_ACTIVITY_
Everything in the entries is to be written out exactly, except for the pictures.

_EXERCISE MATERIAL_
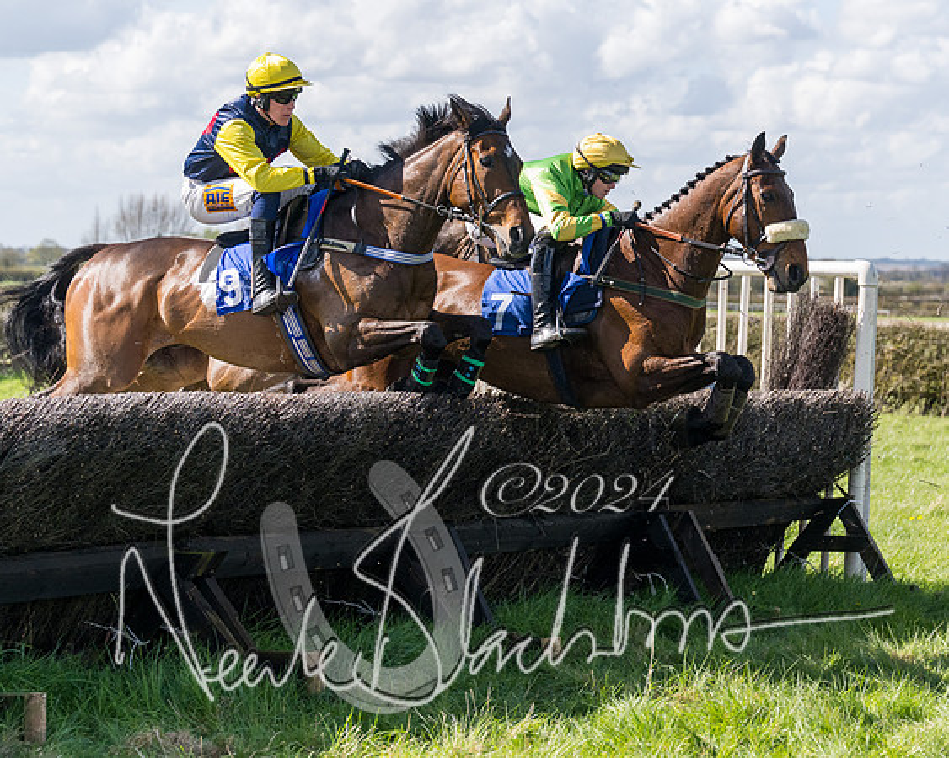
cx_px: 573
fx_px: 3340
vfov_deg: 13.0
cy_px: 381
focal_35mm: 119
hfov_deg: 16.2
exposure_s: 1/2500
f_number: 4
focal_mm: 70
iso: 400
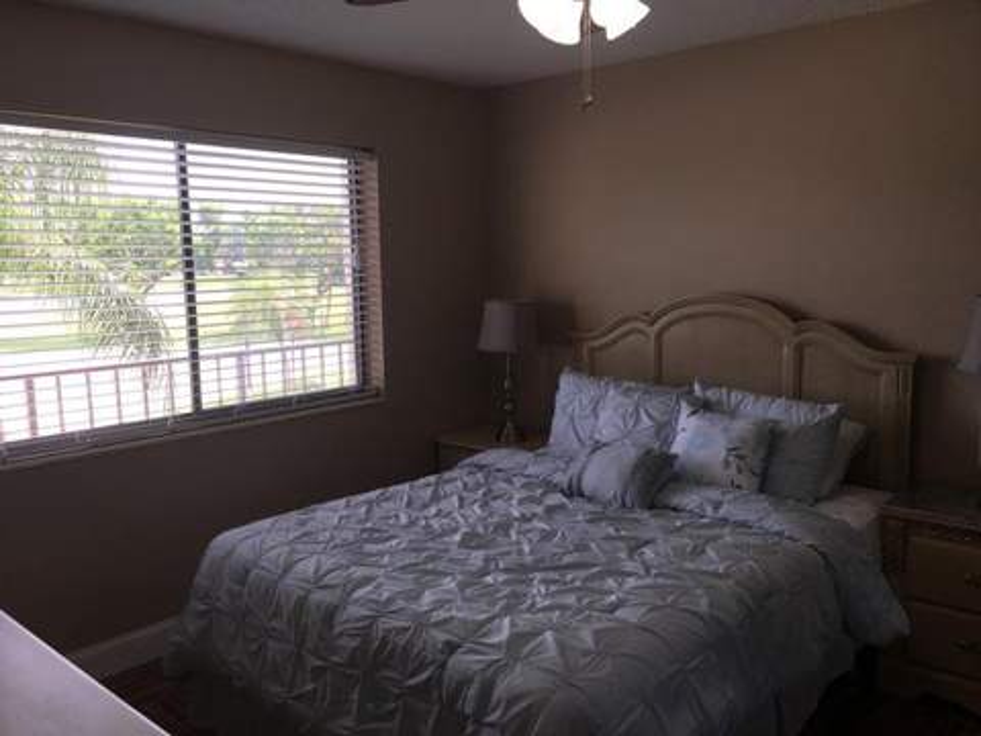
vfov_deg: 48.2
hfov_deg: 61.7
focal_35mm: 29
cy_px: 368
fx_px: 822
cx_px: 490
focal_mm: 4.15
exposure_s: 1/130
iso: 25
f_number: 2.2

_WRITTEN ANSWER_
cx_px: 573
fx_px: 3340
vfov_deg: 13.0
cy_px: 381
focal_35mm: 119
hfov_deg: 16.2
exposure_s: 1/2500
f_number: 4
focal_mm: 70
iso: 400
vfov_deg: 48.2
hfov_deg: 61.7
focal_35mm: 29
cy_px: 368
fx_px: 822
cx_px: 490
focal_mm: 4.15
exposure_s: 1/130
iso: 25
f_number: 2.2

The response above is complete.